Submit your e-mail address for newsletters, special announcements, & discounts!
Six Weeks To The Ride Of Your Life!
Summer’s here, the season with some of the year's best riding. Whether you’re planning on completing a century, entering your first race or taking a long tour with friends, now's the perfect time to begin preparing.
To help, we offer our six-week training program. Follow it and you'll experience the ride of your life!
Note: Do not attempt this program unless you've been riding and know you're reasonably fit.
During the first week of training, you build base fitness for the longer and more intense rides in weeks to come. A strong aerobic base enables you to pedal longer distances and recover more quickly between tough rides. Get on your bike six days this week and alternate between long and short rides. A “Long” day is approximately an hour shorter than your longest planned summer event. Therefore, if you intend to complete a long 3-hour event or race this summer, ride for 2 hours on a “Long” day. A “Short” day is an hour or less.
After a week of regular riding, you’re getting into a groove and feeling comfortable on the bike. This week add some time on two of your “Long” rides. We’ll call these “X-tra Long” workouts. These two rides should be as long or a half-hour longer than your longest planned summer ride. Therefore, if your longest summer ride will be 3 hours, an “X-tra Long” ride should be 3-and-a-half to 4-hours long.
Now that you’ve built a solid base, it's time to turn up the intensity with "intervals." These are short, intense efforts that build strength and speed so you're able to push a bigger gear and ride faster on the big day. Monday’s ride is a “Short” ride for complete recovery from last week’s big rides. You should feel fresh for your first intense day. The first intervals we recommend are “AT” intervals. AT is short for anaerobic threshold. This is the pace when your legs start to burn, but you’re still able to hold the pace for 10 to 20 minutes. After a 20-minute warm-up, complete four 15-minute “AT” intervals with a 10-minute easy recovery spin between each. Follow each “AT” interval day with a “Long” ride, then a day off. Repeat this block after your day off.
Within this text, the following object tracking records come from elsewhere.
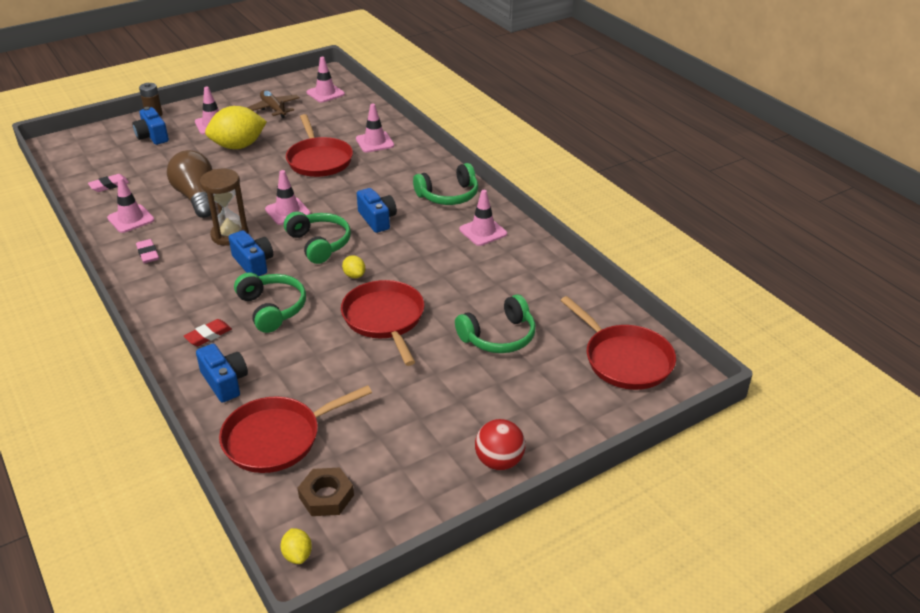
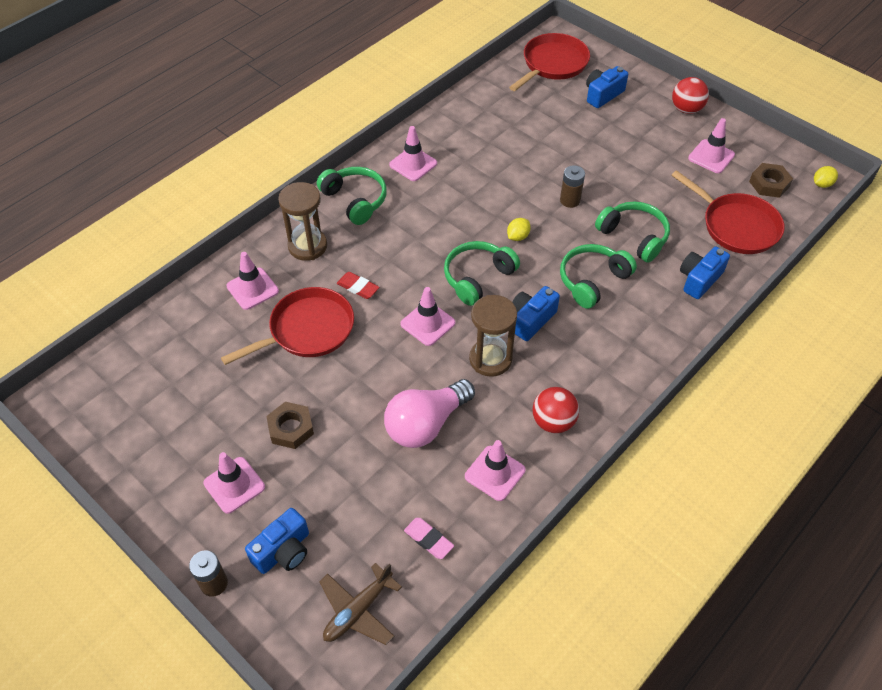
camera: 105 degrees left, 15 degrees up
pink eraser [136,239,159,263] -> red ball [533,387,579,433]
brown light bulb [167,150,212,218] -> pink light bulb [384,379,475,448]
red eraser [184,319,232,346] -> red eraser moved to [337,272,379,299]
yellow lemon [205,106,267,149] -> brown nut [266,402,314,449]
brown plane [247,90,300,118] -> brown plane moved to [319,563,402,645]
pink traffic cone [306,57,345,103] -> pink traffic cone moved to [688,118,735,173]
red pan [341,280,424,366] -> brown battery [560,165,585,208]
blue camera [357,188,397,233] -> blue camera moved to [586,66,628,108]
green headphones [455,294,536,353] -> green headphones moved to [595,201,670,263]
none -> brown hourglass [278,182,327,261]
This is your most challenging training week yet, but after three steady weeks of training you’re ready for it. You'll be doing “Super AT” intervals. These intense efforts feel harder and much more intense than last week’s intervals, yet they're much shorter.On Monday, your first “Super AT” day, begin with a 20-minute warm-up followed by four, 5-minute “AT” intervals with a 5-minute easy recovery spin between each. Be sure to cool down with an easy 20-minute spin after the intervals are completed. On the following day do the same workout, but reduce each “Super AT” interval to 3-minutes. The warm-up, between-interval rest and cool down should be the same length as on Monday. The next day should be an “X-tra Long” ride at an easy pace, followed by a day off. Repeat this cycle at the tail end of the week.
With four weeks of quality training in your legs, it’s time for a well-deserved break. This doesn’t mean sitting on the couch letting all that hard-earned fitness get sucked into the television! It means you can cut back on ride intensity and duration for the week. After two complete rest days following your last interval day, get back on the bike for an easy “Short” ride followed by an easy “Long” ride. Repeat this cycle after a day off.
The big day's almost here and you’re primed and ready to show off your awesome fitness. All that’s left is fine-tuning your engine. After a day off, do some “Pre-Race” (PR) intervals. These should be intense enough to get your juices flowing, but not too taxing on the legs or lungs. After a 20-minute warm-up, ride at your “AT” interval pace for 3-minutes, then do an all-out sprint for 30 seconds. Follow this effort with a 5-minute rest and repeat the cycle 4 times. Finish the ride with a 30-minute cool down. This workout might not feel like much, but it will have your motor humming in a few days. Wednesday, do a "Short" recovery ride, followed by a day off. The day preceding your big event, ride for an hour and a half. During this ride, do a 15-minute warm-up, then complete one 10-minute “AT” internal, spin easy for 10 minutes, then complete two, 2-minute "Super AT" intervals with a 5-minute rest in-between. Spin at an easy pace for the rest of the ride.
The Big Day!
Chances are you’ll be nervous before the start of your event. But unlike most of your peers, you can calm this anxiety by thinking about the work you've done. Your training and preparation ensures that you'll have the most successful day on the bike ever!